Monday, March 28, 2011
One of the fun things to do at tinaguis is to shop the used clothing stalls. (I still think the BEST place to shop for used clothing is the Thrift Store in Columbus, Ohio! Man 'o man do they ever have great stuff!) Twenty years ago this market was 99% food vendors. Today it's about 40% vegetables, fruits and other foodstuffs. The rest is new and used (seminuevo) clothing. I don't have that much patience as a rule, but today I ran into Chuy who pointed me to a new stall that had things piled on tables, much of it new, under a sign 10 pesos cada una. That was too good to pass up. I have found some great buys from time to time and since my luck at dominoes has been so terrible, I thought perhaps my shopping mojo might be working. I plunged right in and came up with three items, all different sizes but all seem to fit. There is no place to try anything on so it's always a bit iffy. But if nothing fit I would just recycle it and someone else can pay 10 pesos!
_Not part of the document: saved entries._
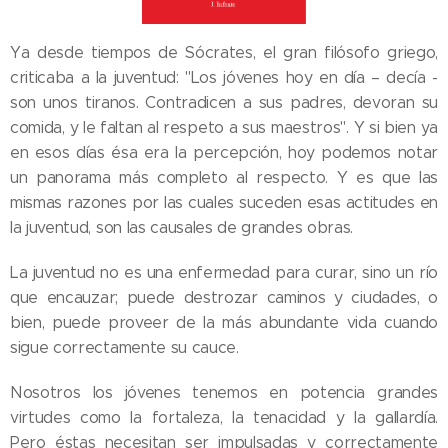
Ya desde tiempos de Sócrates, el gran filósofo griego,
criticaba a la juventud: "Los jóvenes hoy en día – decía -
son unos tiranos. Contradicen a sus padres, devoran su
comida, y le faltan al respeto a sus maestros". Y si bien ya
en esos días ésa era la percepción, hoy podemos notar
un panorama más completo al respecto. Y es que las
mismas razones por las cuales suceden esas actitudes en
la juventud, son las causales de grandes obras.
La juventud no es una enfermedad para curar, sino un río
que encauzar; puede destrozar caminos y ciudades, o
bien, puede proveer de la más abundante vida cuando
sigue correctamente su cauce.
Nosotros los jóvenes tenemos en potencia grandes
virtudes como la fortaleza, la tenacidad y la gallardía.
Pero éstas necesitan ser impulsadas y correctamente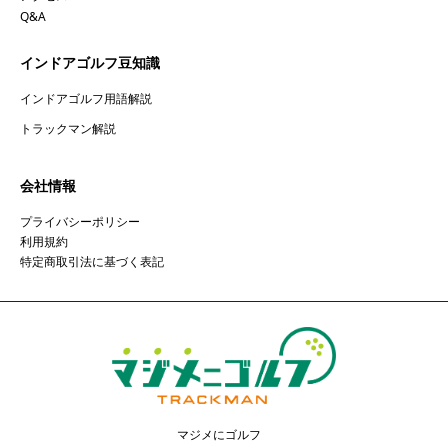
Q&A
インドアゴルフ豆知識
インドアゴルフ用語解説
トラックマン解説
会社情報
プライバシーポリシー
利用規約
特定商取引法に基づく表記
マジメにゴルフ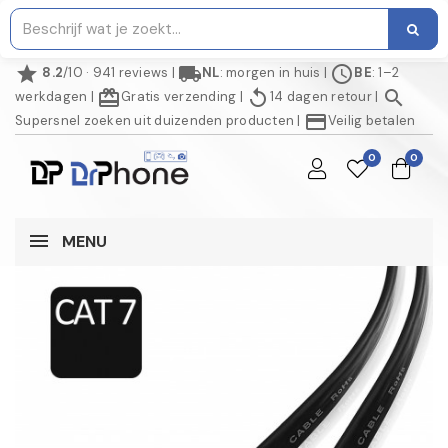
star
local_shipping
schedule
8.2
/10 · 941 reviews
|
NL
: morgen in huis
|
BE
: 1–2
redeem
replay
search
werkdagen
|
Gratis verzending
|
14 dagen retour
|
credit_card
Supersnel zoeken uit duizenden producten
|
Veilig betalen
0
0
MENU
First treasure was this pair of black/white checked shorts. I tend to get into a khaki or white rut here; these are a snazzy update to the tattered shorts collection.
Next, yet another pair of khaki shorts, but these are new, the cuffs aren't frayed, and there are no food stains on the front. I can now toss a couple pair of really disreputable pants.
My third purchase was a pair of khaki trousers, perfect for the cool valley when we get home but much too warm for here. Good for traveling, too. For a total of 30 pesos, about $2.60, I have three new garments to see me through the rest of the season here.
Down to another stall. Here I found a great pair of Capri pants in what I thought was black/white check but turns out to be navy/white. No problem. They were, however, a more expensive purchase; 25 pesos alone.
The gringos always wonder if they are paying the same prices as are the locals. I found out today that sometimes they are not. I saw a red short sleeved T-shirt I wanted. I asked the vendor how much. 50 pesos, he said. I balked, put it back and moved on. When I saw Chuy I asked her to see how much he might charge her. 40 pesos. I asked her to buy it for me. Now I realize that 10 pesos isn't much; 85¢ at today's exchange rate. But it's the principle of the thing. I don't like being taken advantage of just because I'm not Mexican. He got his 40 pesos and I got my shirt and saved myself 10 pesos.
Among the other things I bought from my vegetable man was this gorgeous bunch of chard. It's on the menu for dinner.